Monday, Jun. 08, 1953
The Polished Prof
To Dean William Taeusch of Ohio's little (1,000 students) College of Wooster, the new history instructor seemed just about perfect. He was a suave, scholarly Briton named Robert Peters. He had an impressive Oxford accent and an even more impressive array of credentials. A letter from Oxford's Magdalen College stated that he had an M.A. He apparently had another master's degree from the University of Adelaide in Australia. His specialty was medieval church history.
As far as Dean Taeusch could see, Peters lived up fully to his credentials. His Western civilization lectures were so polished that students flocked to hear them. He spoke at the Wooster Kiwanis Club and dazzled the local chapter of the American Association of University Women. He entertained graciously, and his personal library was rated excellent. An accomplished organist (he happened to mention, in passing, that he had a music degree from the University of Durham, England), he played during several services in the college chapel. Since he also let it be known that he had studied at St. Aidan's (Theological) College, he was asked to deliver a couple of sermons.

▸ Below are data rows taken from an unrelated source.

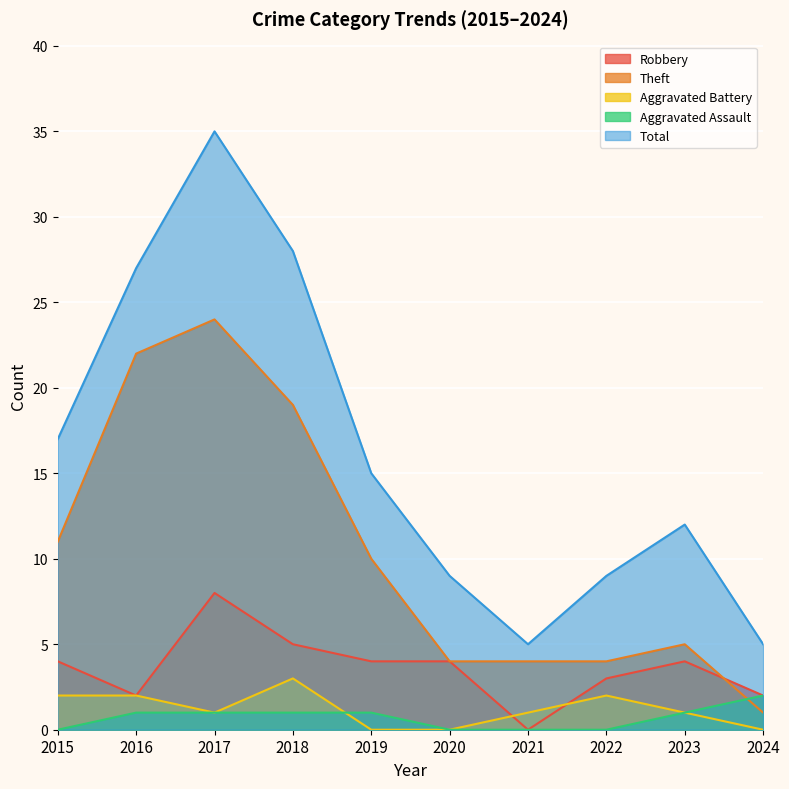

Reading left to right, what are all the values shown in this chart?

Robbery: 4	2	8	5	4	4	0	3	4	2
Theft: 11	22	24	19	10	4	4	4	5	1
Aggravated Battery: 2	2	1	3	0	0	1	2	1	0
Aggravated Assault: 0	1	1	1	1	0	0	0	1	2
Total: 17	27	35	28	15	9	5	9	12	5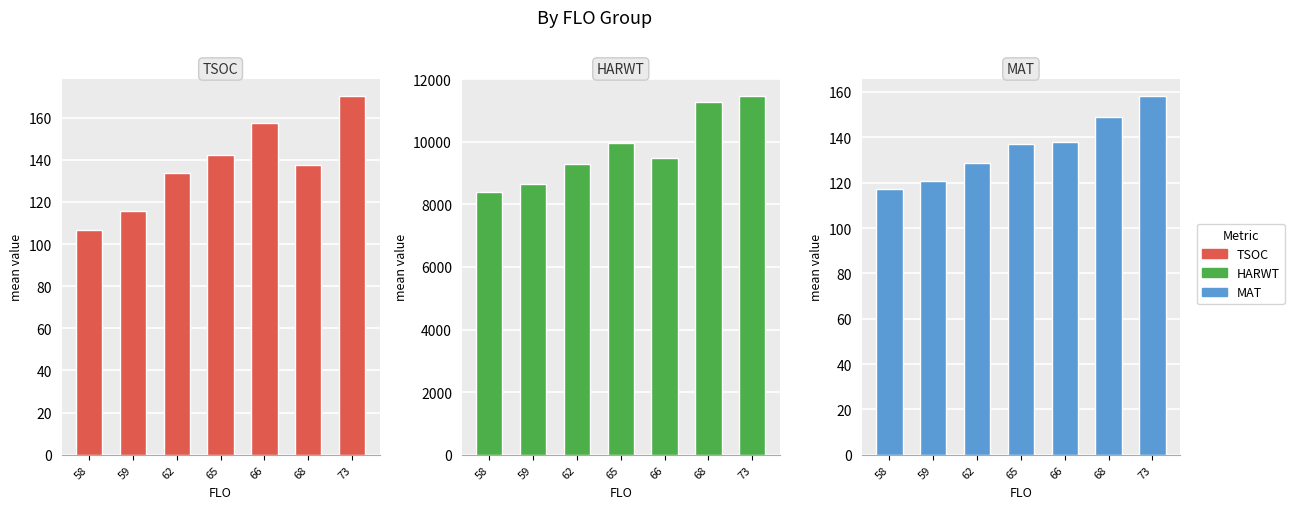

How many groups of bars are there?

7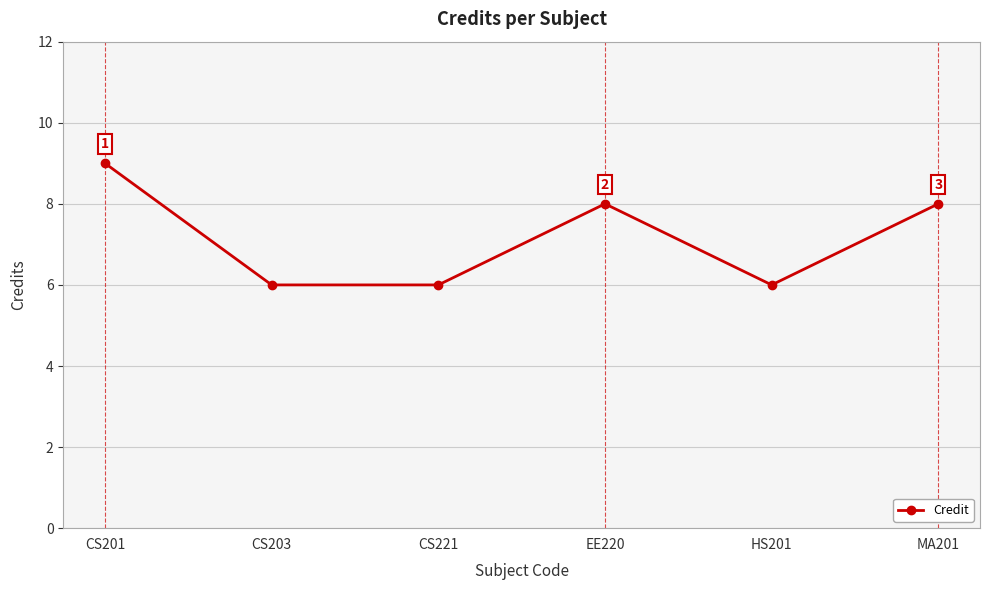

What is the difference between the maximum and minimum values?

3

Word to the Wise. One day during spring vacation, Dean Taeusch began boasting about his find to a friend in Pittsburgh. To his surprise, the friend had already heard about Robert Peters. Back in 1948, Peters had been employed as a publicity secretary in the office of Bishop Austin Pardue, but his behavior became so erratic that he had to be fired. That, however, was not all that was a bit irregular about the man. It might be wise, said the friend, for Dean Taeusch to look into the matter further.
On his return to Wooster, the troubled dean wrote to the Immigration Service, to Oxford and Adelaide, then sat back and waited. Finally, last fortnight, he summoned his student body to a special meeting to break the news. The polished Mr. Peters, said he, would not be around any more. As a matter of fact, he was at that very moment in the clink.
Saga of a Scholar. It had taken the dean himself quite a while to digest the news, but last week the whole saga came out. "Peters," it seemed, was really Robert Parkins, an Anglican priest who had been arrested in Britain for bigamy. He had never been to Oxford or taken an M.A. at Adelaide; nor had he earned a music degree from Durham.
In 1947, he had changed his name and fled to Switzerland. There, he got a job as chaplain of an Anglican church in Lausanne. When police caught up with him, he fled again, was finally caught in the mountain resort of Riffelberg masquerading as a Mr. Humphreys. Expelled from Switzerland as an undesirable alien, he was eventually found in Ceylon, boarding with a bishop and teaching at the Colombo Divinity School. Next stops: Singapore, Australia, Canada and finally the U.S. In 1950, he went back to Canada, but recrossed the border and took up illegal residence. Meanwhile, armed with faked credentials, he had done a stint of teaching at Trinity College, University of Toronto.
Last week, charged with illegal entry and lodged in the Erie County Penitentiary near Buffalo, Peters went so far as to admit that his credentials were a bit "outdated," and that perhaps he had painted a rather "rosy picture" of his qualifications. Otherwise, he thought that all this fuss was really quite a bore. "It is," observed Mr. Peters, "making it incredibly difficult for me to live a useful life in the future."